2) Tarafsız bir bakış açısından yoksunluk: Tarihî dizilerde olaylar genelde tek bir kişinin (senaristin) bakış açısından aktarılır. Denilebilir ki: “Yazılı eserlerde de yazarın bir ‘taraf’ı yok mudur?” Deriz ki: “Elbette vardır. Fakat o yazarın taraflılığının olumsuzluğunu, ona zıt düşünen başka bir yazarın aynı konudaki eseriyle bir ölçüde kapatabiliriz.”
3) Tarih yazımı ile dizi yapımının felsefelerinin farklılaşması: Tarihin amacı hakikat, dizilerin amacı ise reytingdir veya ideoloji pompalamaktır.
4) Dizilerde, gerçekte yaşanmamış şeyler uydurulabilmektedir: Meselâ Payitaht Abdülhamid dizisinin ilk bölümü Abdülhamid’in 10. cülus töreniyle başlamaktadır ve orada Tahsin Paşa da görünmektedir.
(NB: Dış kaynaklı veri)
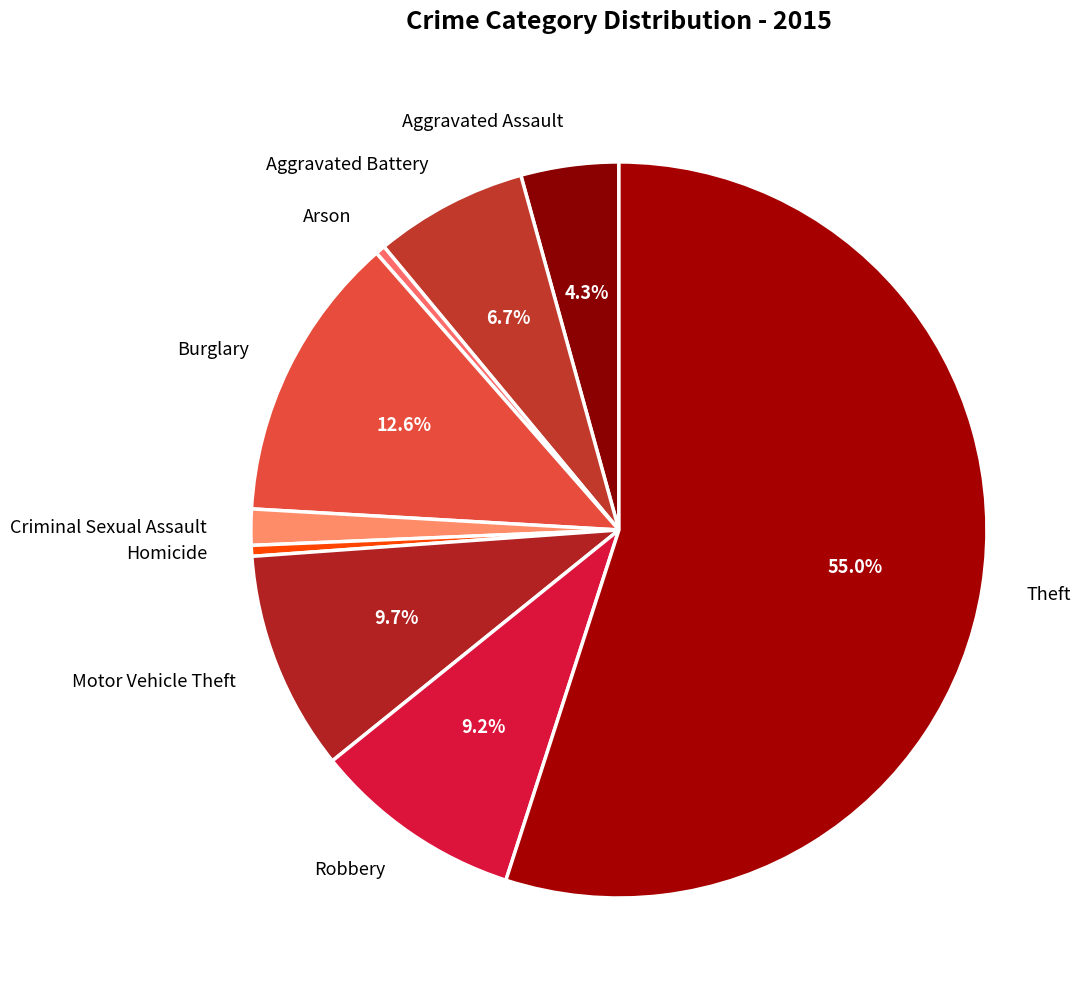

The Criminal Sexual Assault slice represents 2% of the pie. True or false?

True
Gerçekteyse Tahsin Paşa o cülus töreninden birkaç ay sonra söz konusu göreve başlamıştır. Yine aynı dizide, ‘sahte halife’ olarak gösterilen bir Fellah Efendi vardır, ama öyle biri aslında bu dünyaya hiç gelmemiştir. Keza, Kanunî Sultan Süleyman tahta çıktığında harem Topkapı Sarayı’nda değil şimdiki Beyazıt semtinde idi, fakat Muhteşem Yüzyıl dizisinde bunun tam tersi işlenmiştir.
5) Tarih yazımında, tarihteki her olay işlenebilirken dizilerde işlenemez: Örnek verirsek, dizide Abdülhamid’in Üstad Bediüzzaman Said Nursî’yi tımarhaneye attığını işleyemezler. Zira Nurcuların tepkisini çekerler.
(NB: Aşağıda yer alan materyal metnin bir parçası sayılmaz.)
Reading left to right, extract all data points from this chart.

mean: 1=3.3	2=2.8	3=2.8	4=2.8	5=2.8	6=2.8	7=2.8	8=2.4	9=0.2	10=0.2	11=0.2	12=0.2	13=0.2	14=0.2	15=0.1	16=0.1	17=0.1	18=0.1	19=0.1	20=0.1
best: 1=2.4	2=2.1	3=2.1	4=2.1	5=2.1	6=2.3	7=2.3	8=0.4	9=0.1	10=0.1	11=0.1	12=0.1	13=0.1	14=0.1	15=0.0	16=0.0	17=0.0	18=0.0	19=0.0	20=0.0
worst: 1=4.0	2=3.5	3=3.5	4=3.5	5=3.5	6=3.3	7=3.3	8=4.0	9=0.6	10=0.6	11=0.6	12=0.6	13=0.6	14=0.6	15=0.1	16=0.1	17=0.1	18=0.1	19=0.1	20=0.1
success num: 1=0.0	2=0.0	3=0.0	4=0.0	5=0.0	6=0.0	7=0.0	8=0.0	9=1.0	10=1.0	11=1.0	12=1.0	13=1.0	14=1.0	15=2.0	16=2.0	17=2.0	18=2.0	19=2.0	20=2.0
6) Tarih akla, diziler ise duygulara hitap eder. Duygulara odaklanan şey de mübalâğalardan azade olamaz. Mübalâğa ise, Üstad’ın ifadesiyle; ihtilâlcidir.
7) Diziler, tarih araştırmalarına gerçekten emek veren tarihçileri, akademisyenleri gözden kaçırtır. ‘Tarih’ denince akla, yazarlar değil dizi oyuncuları gelmeye başlar.
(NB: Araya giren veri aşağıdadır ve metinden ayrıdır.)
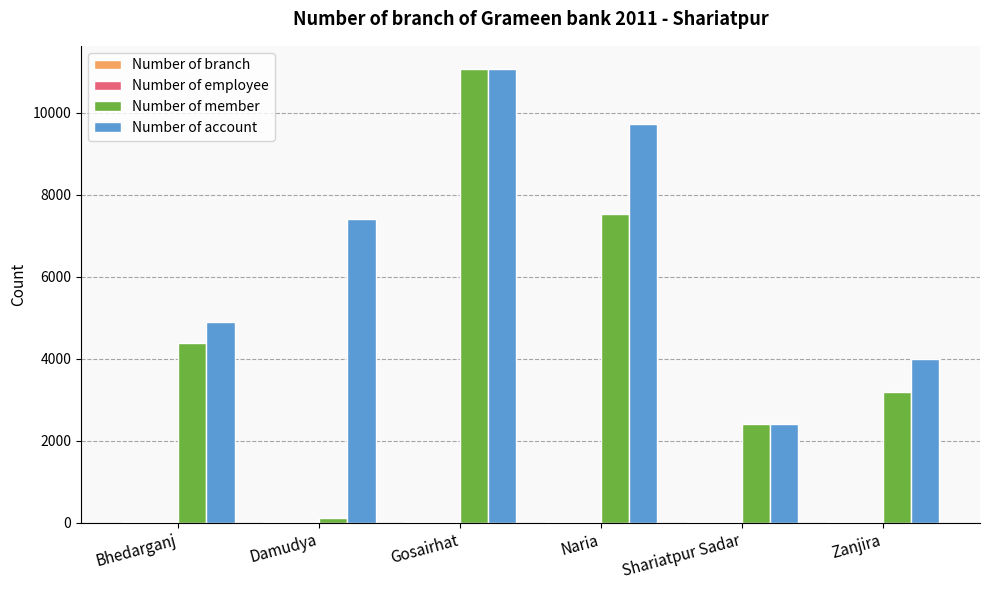

What is the sum of all Number of member values?

28706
8) Söz konusu diziler dizi işlevselliğinden dahi uzaktır. Zira insanların bir diziyi izlemelerinin bir amacı da dizinin sürükleyici olması, bir sonraki bölümde ne olacağını merak ettirmesidir. İnsan bir sonraki bölümde ne olacağını (hatta daha doğrusunu) tarihi kaynaklardan öğrenebilecekken neden bu dizileri heyecanlı bulur?